Siyasetçi
Ya çeşitli menfaatler peşinde koşuyor…
Ya makam ve mevki duygusuna kapılıyor…
Ya da şan ve şöhret peşinde oluyor…
***
Birçoğunda “Gazeteler her gün benden bahsetsin, kamuoyu hep beni konuşsun” eğilimi var.
Ama…
Siyasetin hedefi insan sevgisi esas alınarak yapılacak hizmet biçimi aslında…
Ne yazık ki, bizim ülkemizde siyaset “İnsan sevgisi ile hizmet” ten olabildiğince uzakta yapılıyor.
***
Bunun yerine…
“Ben merkezli” siyaset çoğunlukla ön plana çıkıyor.
O yüzden her türlü yeniliğe kapatıyor kendini…
Olabildiğince teslimiyetçi oluyor örneğin.
Nezaketten, zarafetten, samimiyetten ve şahsiyetten sürekli uzaklaşıyor.
Hal böyle olunca bu hale gelen siyaset belli bir birikim, belli bir donanım ve belli bir temsil kabiliyeti de gerektirmiyor.
***
Bu yüzden bu ülkede “İnsan sevgisiyle hizmet” etmek amacı ile siyaset yapılmıyor, yapılamıyor.
Menfaat elde etmek için yapılıyor.
Makam, mevkii elde etmek için yapılıyor…
Şan ve şöhret için yapılıyor.
***
Siyaset halk menfaatine yapılmadığı için, siyasetçi de gücünü halktan alma gereği duymuyor.
Gücünü almadığı bir halka da haliyle hizmet etme gereği hissetmiyor.
Kısacası…
Bu ülkede siyaset hep halk için yapıldığı dile getiriliyor ama halk için, halkın menfaati için kesinlikle yapılmıyor.
KOSKOCA BİR ASIR GEÇMİŞ AMA BİZ HALA…
Atatürk, Mudanya yolu ile Bursa'ya gidiyordu. Kalabalık bir halk kitlesi iskelede etrafını çevirmiş bulunmakta idi. Bir kadının, elinde bir kâğıtla Atatürk'e yaklaştığı görüldü. İhtiyar, zayıf bir kadındı. Ata'nın yolunu keserek titrek bir sesle:
- Beni tanıdın mı oğul? Dedi. Ben sizin Selanik'te komşunuzdum. Bir oğlum var; devlet demiryollarına girmek istiyor.
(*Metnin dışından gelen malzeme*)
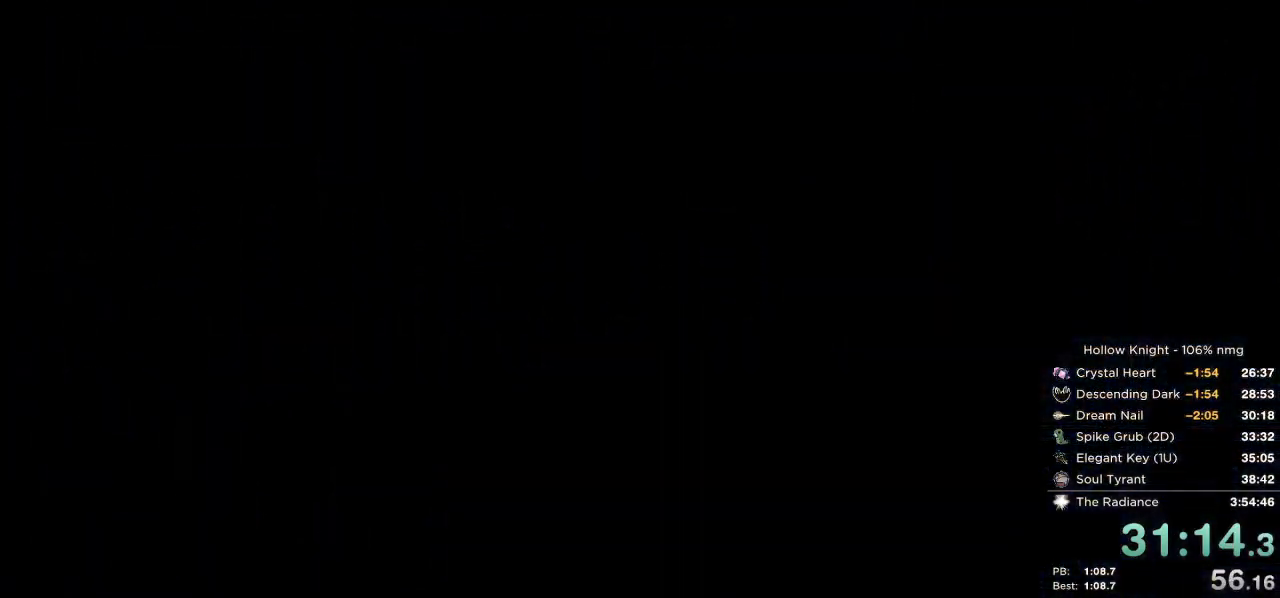
{"keys": ["right"], "events": [[83, "dash", "down"], [133, "dash", "up"], [150, "right", "down"], [233, "dash", "down"], [300, "dash", "up"], [400, "dash", "down"], [467, "dash", "up"]]}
Siz onu alsınlar dediniz. Fakat müdür dinlemedi. Oğlumu yine ise almamış… Ne olur bir kere de siz söyleseniz.
***
Atatürk'ün çelik bakışlı gözleri samimiyetle parladı... Elleriyle geniş jestler yaparak ve yüksek sesle :
- Oğlunu almadılar mı? Dedi. Ben tavsiye ettiğim halde almadılar mı? Ne kadar iyi olmuş... Çok iyi yapmışlar... İste Cumhuriyet böyle anlaşılacak...
Kadın kalabalığın içinde kaybolmuştu. Ve Atatürk adeta coşku dolu bir sesle:
- işte Cumhuriyetten beklediğimiz netice... Diyordu.
***
Biz bu diyalogun üzerinden, neredeyse bir asır geçmesine rağmen, bugün hala liyakat ve liyakatsizliği konuşuyoruz…
Bugün hala, Bakanların, vekillerin, iktidar aktörlerinin devlete yerleştirdiği niteliksiz insanları konuşuyoruz.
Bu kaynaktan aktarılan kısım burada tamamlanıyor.